In light of all this, why would you hang onto DirecTV Now?
Here’s one reason: If you don’t care about regional sports, but are interested in Viacom channels (such as BET, Comedy Central, MTV, Nickelodeon, or VH1), DirecTV Now will remain the cheapest option that also includes local channels. The other live TV services I mentioned above don’t offer Viacom channels at all, which means you’d need to add a subscription to Philo ($16 per month) or AT&T Watch ($15 per month) to access them. At $50 per month, DirecTV Now’s basic plan remains the cheaper option. Sling TV also offers Viacom channels, but its local channel coverage is lacking. You’d need an antenna to get those locals.
DirecTV Now’s old lineup also includes several other channels that are either unavailable or expensive to get from competing services. It’s the only service that includes C-SPAN, OAN, Ovation, WeatherNation, TVOne, FM, and AWE, and the only one aside from FuboTV that offers MSG and The Weather Channel.
Keep in mind that with DirecTV Now’s new lineup, all the channels I just mentioned are going away except MSG, which will join the new $70-per-month tier. If you cancel service now, you won’t be able to get those channels back. Before you make any changes, I suggest viewing this comparison chart of new and old DirecTV Now plans, which I captured from AT&T’s DirecTV Now site over the weekend.
DirecTV Now’s lineup for new subscribers
If you don’t have DirecTV Now already, the new plans are even harder to justify.
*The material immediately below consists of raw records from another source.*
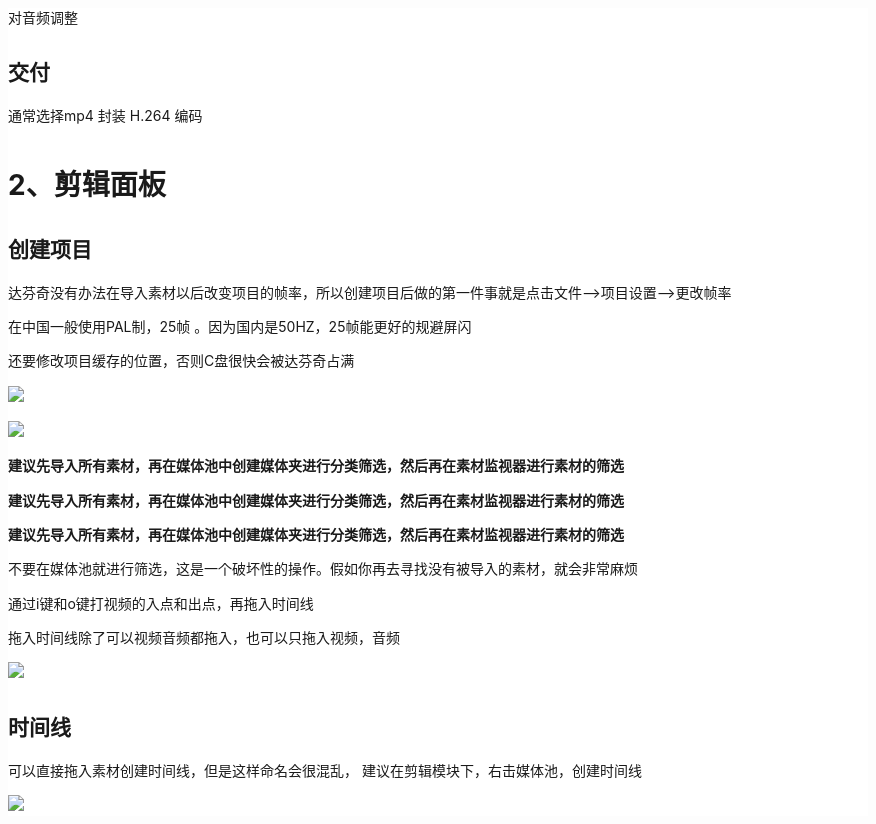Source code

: 对音频调整



## 交付

通常选择mp4 封装  H.264 编码 



# 2、剪辑面板

## 创建项目

达芬奇没有办法在导入素材以后改变项目的帧率，所以创建项目后做的第一件事就是点击文件-->项目设置-->更改帧率

在中国一般使用PAL制，25帧 。因为国内是50HZ，25帧能更好的规避屏闪

还要修改项目缓存的位置，否则C盘很快会被达芬奇占满  

![](55.png) 



![](54.png) 





**建议先导入所有素材，再在媒体池中创建媒体夹进行分类筛选，然后再在素材监视器进行素材的筛选** 

**建议先导入所有素材，再在媒体池中创建媒体夹进行分类筛选，然后再在素材监视器进行素材的筛选** 

**建议先导入所有素材，再在媒体池中创建媒体夹进行分类筛选，然后再在素材监视器进行素材的筛选** 

不要在媒体池就进行筛选，这是一个破坏性的操作。假如你再去寻找没有被导入的素材，就会非常麻烦 



通过i键和o键打视频的入点和出点，再拖入时间线

拖入时间线除了可以视频音频都拖入，也可以只拖入视频，音频





![](14.png) 



## 时间线 



可以直接拖入素材创建时间线，但是这样命名会很混乱， 建议在剪辑模块下，右击媒体池，创建时间线



![](15.png) 

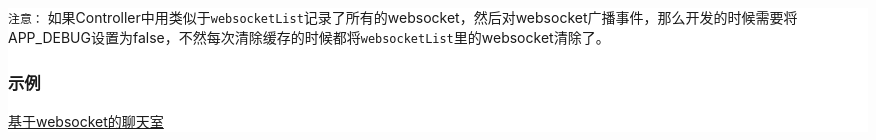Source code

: `注意：` 如果Controller中用类似于`websocketList`记录了所有的websocket，然后对websocket广播事件，那么开发的时候需要将APP_DEBUG设置为false，不然每次清除缓存的时候都将`websocketList`里的websocket清除了。

### 示例

[基于websocket的聊天室](/test/websocket)
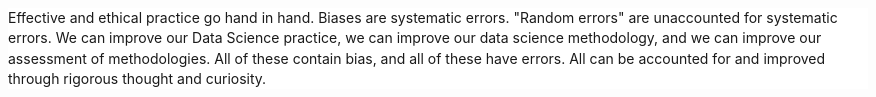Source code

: Effective and ethical practice go hand in hand. Biases are systematic errors.
"Random errors" are unaccounted for systematic errors.
We can improve our Data Science practice, we can improve our data science methodology,
and we can improve our assessment of methodologies.
All of these contain bias, and all of these have errors.
All can be accounted for and improved through rigorous thought and curiosity.
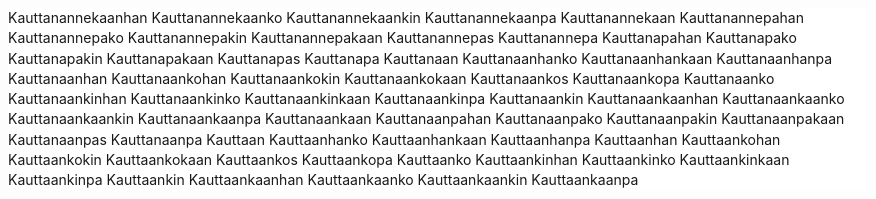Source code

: Kauttanannekaanhan
Kauttanannekaanko
Kauttanannekaankin
Kauttanannekaanpa
Kauttanannekaan
Kauttanannepahan
Kauttanannepako
Kauttanannepakin
Kauttanannepakaan
Kauttanannepas
Kauttanannepa
Kauttanapahan
Kauttanapako
Kauttanapakin
Kauttanapakaan
Kauttanapas
Kauttanapa
Kauttanaan
Kauttanaanhanko
Kauttanaanhankaan
Kauttanaanhanpa
Kauttanaanhan
Kauttanaankohan
Kauttanaankokin
Kauttanaankokaan
Kauttanaankos
Kauttanaankopa
Kauttanaanko
Kauttanaankinhan
Kauttanaankinko
Kauttanaankinkaan
Kauttanaankinpa
Kauttanaankin
Kauttanaankaanhan
Kauttanaankaanko
Kauttanaankaankin
Kauttanaankaanpa
Kauttanaankaan
Kauttanaanpahan
Kauttanaanpako
Kauttanaanpakin
Kauttanaanpakaan
Kauttanaanpas
Kauttanaanpa
Kauttaan
Kauttaanhanko
Kauttaanhankaan
Kauttaanhanpa
Kauttaanhan
Kauttaankohan
Kauttaankokin
Kauttaankokaan
Kauttaankos
Kauttaankopa
Kauttaanko
Kauttaankinhan
Kauttaankinko
Kauttaankinkaan
Kauttaankinpa
Kauttaankin
Kauttaankaanhan
Kauttaankaanko
Kauttaankaankin
Kauttaankaanpa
At $50 per month, the new “Plus” plan bears the most resemblance to YouTube TV. Both include local broadcast channels, major cable news networks, and ESPN. And both offer a similar mix of entertainment channels. YouTube TV, however, only costs $40 per month, and it includes many of the regional and national sports networks that would cost $70 per month with DirecTV Now’s “Max” package.
Hulu with Live TV and PlayStation Vue have similar advantages. The former costs $45 per month, while the latter costs $50 per month with regional sports, and both include many channels that DirecTV Now lacks, including Discovery, HGTV, and Food Network. Hulu also offers A&E networks, while PlayStation Vue includes channels from AMC.
DirecTV Now only becomes economical if you don’t care about regional sports, don’t want channels from Discovery, A&E, or AMC, and wouldn’t otherwise subscribe to HBO, which is included in the new plans. Even then, you’ll end up with the stingiest DVR of any live TV streaming service. In almost every conceivable instance, you’re better off subscribing to alternative services and adding HBO if you want it.
What it all means
As expected, the DirecTV Now shakeups have already produced some sky-is-falling outlooks on live TV streaming services, predicting that DirecTV Now’s rivals will soon follow in raising prices and slashing channels.
While it’s true that live TV streaming is a cutthroat business, let’s not conflate DirecTV Now’s specific challenges with those of the entire live TV streaming market.
For these services to become profitable, they need to scale up, so they can make more money from targeted advertising or add-on services. That probably won’t be a problem for a well-funded tech company like YouTube, but it’s definitely an issue for AT&T, which is under significant debt from acquiring DirecTV and Time Warner, and is also trying to build an HBO-powered streaming service that’s big enough to take on Netflix.
Something had to give, and in this case it was the idea that DirecTV Now could chase growth at the same rate as YouTube TV, Hulu with Live TV and the rest of the field all while also building an entirely new streaming service, paying down debt, and satisfying shareholders. Just because AT&T decided to slash channels and raise prices doesn’t mean everyone else is sharpening their knives.